I have a great love of the peaceful pastoral countryside. I love quaint farms and orchards, forests, rocky tree-covered hills and crags, glistening rivers, and small crumbling waterfalls. I take every chance that I can get to visit places like this. I especially love it if the scenery in question contains old colonial-style buildings with that musty smokey smell which is my personal high – I absolutely love the smell of a wood-burning fireplace. I get excited whenever I go out to the eastern end of Long Island or up north past the Five Boroughs, because I feel a greater sense of freedom, relaxation, and a feeling of internal peace. Although I am a denizen of New York City, I am much more of a country boy at heart than a city slicker.

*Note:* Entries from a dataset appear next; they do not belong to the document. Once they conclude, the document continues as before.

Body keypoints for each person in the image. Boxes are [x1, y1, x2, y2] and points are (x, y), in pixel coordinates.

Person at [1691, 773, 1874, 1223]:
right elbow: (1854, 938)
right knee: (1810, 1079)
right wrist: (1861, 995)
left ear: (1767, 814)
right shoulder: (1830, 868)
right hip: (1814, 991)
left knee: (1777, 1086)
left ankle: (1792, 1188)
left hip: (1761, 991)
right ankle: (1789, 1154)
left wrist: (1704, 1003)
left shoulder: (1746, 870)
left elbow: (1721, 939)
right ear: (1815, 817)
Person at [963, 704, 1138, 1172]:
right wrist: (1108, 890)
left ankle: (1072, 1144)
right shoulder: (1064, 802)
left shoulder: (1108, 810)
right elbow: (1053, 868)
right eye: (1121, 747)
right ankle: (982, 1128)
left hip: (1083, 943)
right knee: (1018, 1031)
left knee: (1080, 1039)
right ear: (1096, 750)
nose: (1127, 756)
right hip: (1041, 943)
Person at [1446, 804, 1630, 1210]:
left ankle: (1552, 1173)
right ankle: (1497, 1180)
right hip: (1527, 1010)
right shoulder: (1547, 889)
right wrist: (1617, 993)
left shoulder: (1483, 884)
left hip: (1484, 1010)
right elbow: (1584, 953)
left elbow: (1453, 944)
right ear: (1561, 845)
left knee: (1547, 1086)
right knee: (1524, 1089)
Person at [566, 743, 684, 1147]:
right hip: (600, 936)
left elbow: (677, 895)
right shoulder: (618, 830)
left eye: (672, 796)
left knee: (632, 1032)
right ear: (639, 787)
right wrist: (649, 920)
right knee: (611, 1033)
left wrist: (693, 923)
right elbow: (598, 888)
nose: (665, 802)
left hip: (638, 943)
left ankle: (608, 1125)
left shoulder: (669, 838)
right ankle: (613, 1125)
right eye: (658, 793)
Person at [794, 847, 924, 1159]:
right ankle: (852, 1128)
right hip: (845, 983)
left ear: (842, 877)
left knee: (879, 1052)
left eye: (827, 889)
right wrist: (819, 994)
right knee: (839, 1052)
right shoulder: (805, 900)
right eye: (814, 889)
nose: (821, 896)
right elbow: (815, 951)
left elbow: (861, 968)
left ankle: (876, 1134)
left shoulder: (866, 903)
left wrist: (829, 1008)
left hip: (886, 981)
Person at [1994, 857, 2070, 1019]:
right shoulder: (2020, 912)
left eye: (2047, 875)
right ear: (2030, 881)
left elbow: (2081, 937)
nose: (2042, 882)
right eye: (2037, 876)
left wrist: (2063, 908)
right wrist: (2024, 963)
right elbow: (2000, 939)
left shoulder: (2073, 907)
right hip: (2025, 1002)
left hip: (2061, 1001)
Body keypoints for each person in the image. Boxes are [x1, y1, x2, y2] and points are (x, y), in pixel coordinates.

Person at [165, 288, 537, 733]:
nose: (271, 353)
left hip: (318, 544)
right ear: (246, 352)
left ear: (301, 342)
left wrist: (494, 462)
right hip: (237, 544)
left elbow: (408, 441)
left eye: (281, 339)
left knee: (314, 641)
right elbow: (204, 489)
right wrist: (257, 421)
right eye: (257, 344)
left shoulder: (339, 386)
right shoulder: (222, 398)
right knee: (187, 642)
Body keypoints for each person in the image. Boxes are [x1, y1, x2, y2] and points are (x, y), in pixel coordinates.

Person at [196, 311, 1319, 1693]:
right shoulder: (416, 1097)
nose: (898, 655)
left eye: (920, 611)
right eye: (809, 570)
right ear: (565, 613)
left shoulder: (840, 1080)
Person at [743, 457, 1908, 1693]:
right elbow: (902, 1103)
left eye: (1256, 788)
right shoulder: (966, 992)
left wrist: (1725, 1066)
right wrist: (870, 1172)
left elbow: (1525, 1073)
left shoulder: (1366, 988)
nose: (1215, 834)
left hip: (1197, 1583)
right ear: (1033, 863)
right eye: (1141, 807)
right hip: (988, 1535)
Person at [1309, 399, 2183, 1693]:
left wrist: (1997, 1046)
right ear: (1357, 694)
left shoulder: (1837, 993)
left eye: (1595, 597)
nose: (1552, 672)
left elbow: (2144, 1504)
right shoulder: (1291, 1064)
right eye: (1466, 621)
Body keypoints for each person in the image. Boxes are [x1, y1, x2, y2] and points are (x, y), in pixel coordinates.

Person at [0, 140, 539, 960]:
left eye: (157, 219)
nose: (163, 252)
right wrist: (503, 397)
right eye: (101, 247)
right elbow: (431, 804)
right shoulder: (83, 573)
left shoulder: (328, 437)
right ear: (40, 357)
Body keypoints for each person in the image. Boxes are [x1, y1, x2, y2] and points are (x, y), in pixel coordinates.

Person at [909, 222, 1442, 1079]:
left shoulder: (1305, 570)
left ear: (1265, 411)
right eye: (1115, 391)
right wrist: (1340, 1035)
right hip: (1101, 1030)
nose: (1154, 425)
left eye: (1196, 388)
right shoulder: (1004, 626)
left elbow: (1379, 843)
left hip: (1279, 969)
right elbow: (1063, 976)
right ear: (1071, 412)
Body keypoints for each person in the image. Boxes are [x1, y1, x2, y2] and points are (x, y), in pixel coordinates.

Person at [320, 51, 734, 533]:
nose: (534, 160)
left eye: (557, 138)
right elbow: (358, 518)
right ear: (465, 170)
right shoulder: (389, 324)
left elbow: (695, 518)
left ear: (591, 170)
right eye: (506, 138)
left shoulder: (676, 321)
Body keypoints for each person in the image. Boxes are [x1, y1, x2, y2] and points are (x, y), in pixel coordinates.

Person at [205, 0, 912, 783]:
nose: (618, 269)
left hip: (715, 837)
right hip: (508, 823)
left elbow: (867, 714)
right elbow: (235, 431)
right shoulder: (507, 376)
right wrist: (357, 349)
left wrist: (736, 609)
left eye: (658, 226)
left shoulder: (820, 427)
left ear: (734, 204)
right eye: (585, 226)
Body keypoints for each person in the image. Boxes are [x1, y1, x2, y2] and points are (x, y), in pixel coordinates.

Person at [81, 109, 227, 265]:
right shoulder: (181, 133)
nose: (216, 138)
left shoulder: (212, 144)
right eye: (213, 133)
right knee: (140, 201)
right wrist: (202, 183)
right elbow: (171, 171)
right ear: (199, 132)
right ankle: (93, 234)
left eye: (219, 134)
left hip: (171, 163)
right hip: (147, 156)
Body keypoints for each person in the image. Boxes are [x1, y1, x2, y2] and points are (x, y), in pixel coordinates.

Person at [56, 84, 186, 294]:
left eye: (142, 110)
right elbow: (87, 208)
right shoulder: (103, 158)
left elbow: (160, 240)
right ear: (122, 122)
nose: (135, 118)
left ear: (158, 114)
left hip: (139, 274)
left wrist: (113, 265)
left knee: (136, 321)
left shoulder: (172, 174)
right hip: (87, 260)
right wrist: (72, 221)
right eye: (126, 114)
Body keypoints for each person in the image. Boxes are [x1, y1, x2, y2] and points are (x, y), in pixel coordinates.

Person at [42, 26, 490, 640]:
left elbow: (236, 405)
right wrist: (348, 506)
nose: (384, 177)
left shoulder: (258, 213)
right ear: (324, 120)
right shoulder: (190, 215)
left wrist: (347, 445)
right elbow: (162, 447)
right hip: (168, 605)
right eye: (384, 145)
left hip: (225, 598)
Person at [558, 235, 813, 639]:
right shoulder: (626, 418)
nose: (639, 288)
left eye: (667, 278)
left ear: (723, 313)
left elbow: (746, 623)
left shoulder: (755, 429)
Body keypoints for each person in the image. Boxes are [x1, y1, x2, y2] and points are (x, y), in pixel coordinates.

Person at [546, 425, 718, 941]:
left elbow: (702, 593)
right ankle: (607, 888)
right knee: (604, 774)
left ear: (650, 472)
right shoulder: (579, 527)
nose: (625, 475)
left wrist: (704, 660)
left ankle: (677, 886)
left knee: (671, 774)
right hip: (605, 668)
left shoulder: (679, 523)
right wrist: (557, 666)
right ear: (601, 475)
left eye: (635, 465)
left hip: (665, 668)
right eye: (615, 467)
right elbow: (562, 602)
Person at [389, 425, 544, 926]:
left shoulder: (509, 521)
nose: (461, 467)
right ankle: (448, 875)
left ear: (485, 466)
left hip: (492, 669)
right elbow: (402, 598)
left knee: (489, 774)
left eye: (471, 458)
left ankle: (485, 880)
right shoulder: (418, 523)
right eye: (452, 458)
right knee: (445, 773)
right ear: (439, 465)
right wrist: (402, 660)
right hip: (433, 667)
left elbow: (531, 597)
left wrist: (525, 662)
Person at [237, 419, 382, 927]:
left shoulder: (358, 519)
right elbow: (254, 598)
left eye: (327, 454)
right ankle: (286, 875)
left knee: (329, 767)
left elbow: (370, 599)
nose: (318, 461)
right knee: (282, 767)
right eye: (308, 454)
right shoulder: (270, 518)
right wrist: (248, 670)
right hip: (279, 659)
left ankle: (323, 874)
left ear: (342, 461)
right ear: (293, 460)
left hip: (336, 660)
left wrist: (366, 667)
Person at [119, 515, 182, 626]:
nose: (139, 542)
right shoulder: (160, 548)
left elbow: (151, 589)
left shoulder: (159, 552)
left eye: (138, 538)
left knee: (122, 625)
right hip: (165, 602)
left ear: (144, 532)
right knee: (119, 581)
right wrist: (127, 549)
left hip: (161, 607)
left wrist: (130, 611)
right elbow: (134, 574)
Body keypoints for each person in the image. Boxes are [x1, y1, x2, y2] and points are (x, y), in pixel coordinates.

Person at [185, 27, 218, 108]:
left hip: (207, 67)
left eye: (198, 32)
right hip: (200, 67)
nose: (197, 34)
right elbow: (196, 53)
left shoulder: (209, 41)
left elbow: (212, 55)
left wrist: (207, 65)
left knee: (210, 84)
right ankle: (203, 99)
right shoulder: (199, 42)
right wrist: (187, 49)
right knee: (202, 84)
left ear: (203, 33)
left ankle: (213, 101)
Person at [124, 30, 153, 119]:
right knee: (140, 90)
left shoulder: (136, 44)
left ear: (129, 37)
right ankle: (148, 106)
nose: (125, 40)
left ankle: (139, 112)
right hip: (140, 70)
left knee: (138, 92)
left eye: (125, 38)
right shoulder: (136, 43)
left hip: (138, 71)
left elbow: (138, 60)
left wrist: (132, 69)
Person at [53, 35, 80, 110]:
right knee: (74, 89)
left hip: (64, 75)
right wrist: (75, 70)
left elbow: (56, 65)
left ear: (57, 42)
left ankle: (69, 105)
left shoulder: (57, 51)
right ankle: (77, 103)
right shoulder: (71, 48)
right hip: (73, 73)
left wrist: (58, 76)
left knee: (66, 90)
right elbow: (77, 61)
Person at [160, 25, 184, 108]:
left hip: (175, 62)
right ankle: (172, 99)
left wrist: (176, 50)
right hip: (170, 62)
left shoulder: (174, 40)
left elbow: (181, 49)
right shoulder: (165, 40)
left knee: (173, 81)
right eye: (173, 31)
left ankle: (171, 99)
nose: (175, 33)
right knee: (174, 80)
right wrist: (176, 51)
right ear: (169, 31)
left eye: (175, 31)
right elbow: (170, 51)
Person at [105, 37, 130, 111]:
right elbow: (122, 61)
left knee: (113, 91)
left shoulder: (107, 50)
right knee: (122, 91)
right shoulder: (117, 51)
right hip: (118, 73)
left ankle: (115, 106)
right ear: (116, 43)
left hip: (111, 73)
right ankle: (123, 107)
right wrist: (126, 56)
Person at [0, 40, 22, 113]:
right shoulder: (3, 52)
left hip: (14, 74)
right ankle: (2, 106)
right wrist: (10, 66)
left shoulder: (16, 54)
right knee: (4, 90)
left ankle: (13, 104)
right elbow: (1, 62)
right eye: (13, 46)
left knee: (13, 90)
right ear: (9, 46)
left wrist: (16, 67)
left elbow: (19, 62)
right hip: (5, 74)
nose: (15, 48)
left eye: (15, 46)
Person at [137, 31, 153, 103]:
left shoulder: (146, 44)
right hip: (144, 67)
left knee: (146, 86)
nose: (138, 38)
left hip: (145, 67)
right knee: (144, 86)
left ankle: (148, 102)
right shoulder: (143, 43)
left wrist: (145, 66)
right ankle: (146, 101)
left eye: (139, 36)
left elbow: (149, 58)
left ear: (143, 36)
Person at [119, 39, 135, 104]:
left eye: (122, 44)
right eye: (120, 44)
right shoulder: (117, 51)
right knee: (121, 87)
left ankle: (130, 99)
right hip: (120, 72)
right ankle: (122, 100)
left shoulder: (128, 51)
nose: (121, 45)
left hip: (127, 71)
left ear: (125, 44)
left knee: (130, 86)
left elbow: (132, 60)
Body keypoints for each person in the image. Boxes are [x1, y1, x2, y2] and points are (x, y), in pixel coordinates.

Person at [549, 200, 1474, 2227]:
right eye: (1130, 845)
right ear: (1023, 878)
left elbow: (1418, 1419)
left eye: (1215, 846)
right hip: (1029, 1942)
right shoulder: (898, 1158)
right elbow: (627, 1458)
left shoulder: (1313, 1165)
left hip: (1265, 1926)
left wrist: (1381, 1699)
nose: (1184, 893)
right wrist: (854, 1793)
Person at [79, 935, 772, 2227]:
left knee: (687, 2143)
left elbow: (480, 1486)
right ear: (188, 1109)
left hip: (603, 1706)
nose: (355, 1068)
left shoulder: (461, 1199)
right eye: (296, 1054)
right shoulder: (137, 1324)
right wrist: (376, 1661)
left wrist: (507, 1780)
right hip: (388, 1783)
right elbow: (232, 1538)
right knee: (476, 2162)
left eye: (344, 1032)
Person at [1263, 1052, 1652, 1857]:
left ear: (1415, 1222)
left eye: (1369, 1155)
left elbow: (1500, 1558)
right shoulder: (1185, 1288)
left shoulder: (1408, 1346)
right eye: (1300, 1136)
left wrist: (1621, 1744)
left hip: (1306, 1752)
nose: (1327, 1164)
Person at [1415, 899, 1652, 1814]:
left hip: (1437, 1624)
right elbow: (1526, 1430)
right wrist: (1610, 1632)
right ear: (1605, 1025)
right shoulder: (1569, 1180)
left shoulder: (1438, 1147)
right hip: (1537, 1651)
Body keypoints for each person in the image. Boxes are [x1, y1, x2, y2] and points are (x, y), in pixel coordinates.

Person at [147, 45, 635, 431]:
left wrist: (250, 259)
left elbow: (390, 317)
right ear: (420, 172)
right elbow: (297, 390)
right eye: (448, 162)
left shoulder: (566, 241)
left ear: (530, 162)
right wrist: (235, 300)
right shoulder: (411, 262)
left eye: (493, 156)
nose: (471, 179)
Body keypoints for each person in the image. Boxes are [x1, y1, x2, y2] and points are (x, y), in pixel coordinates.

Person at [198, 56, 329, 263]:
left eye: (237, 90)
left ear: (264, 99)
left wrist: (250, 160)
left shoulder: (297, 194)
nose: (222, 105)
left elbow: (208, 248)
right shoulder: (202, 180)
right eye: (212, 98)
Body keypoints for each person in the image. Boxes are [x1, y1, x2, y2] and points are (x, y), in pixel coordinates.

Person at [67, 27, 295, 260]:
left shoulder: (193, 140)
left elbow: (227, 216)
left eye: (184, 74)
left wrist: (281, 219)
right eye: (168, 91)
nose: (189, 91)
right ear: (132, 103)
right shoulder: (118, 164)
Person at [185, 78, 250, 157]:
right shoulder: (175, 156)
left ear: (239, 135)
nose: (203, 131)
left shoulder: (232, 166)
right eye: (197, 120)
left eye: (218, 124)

Because of this, I love it when there are what I could call “folk-ish” places, where there are a lot of the old-time practices. I like visiting colonial farms and regional celebrations, like apple festivals and seasonal fairs. One of these which I like to visit is the annual Queens County Fair, held at the Queens County Farm Museum. This is the oldest continuously-operating farm in all of New York State, dated to 1697. Located next door is the Green Meadows Farm Petting Zoo, which (at least according to my generation) was an obligatory field trip for all children between the ages of 3 to 10. You can find out more about the Queens County Farm Museum by clicking on the link here.
I’ve had this fair marked on my calendar for a long time, and I was very eager when I went to it yesterday on Saturday, September 20.
The Queens County Fair is a typical county fair, the sort of event that I imagine taking place amidst more rural surroundings. You have food vendors, rides, contests, bands playing, performances, and advertisers. The highlight of my day was having a wonderful conversation with a high school student from upstate about the process of making maple syrup. Some may read this and go “Huh? How could you be excited about that?”. Believe me, it absolutely made my day.
The fair is held every September. If you live in Queens or the general New York City area, I highly encourage you to come to this fair the next chance you get – the pig race this year drew a very large crowd (yes, they have pig races – awesome). The fair is usually held in late September around the autumnal equinox. Bring lots of money with you – I guarantee you’ll be spending it.
The Queens County Farm Museum has and hosts events throughout the year. The next one coming up is the Kickoff to Fall, formerly called the Apple Festival, held in early October. Check the museum website for more details and a full calendar.
I had an absolutely great time there, a welcome and relieving change of pace from where I live and how I live. Some people like living in the bustling big city, but I don’t. I’m a country boy, and I need to live in the country. I don’t want to live in NYC anymore. I’ll go to the Queens County Fair every year as long as I am able to do so.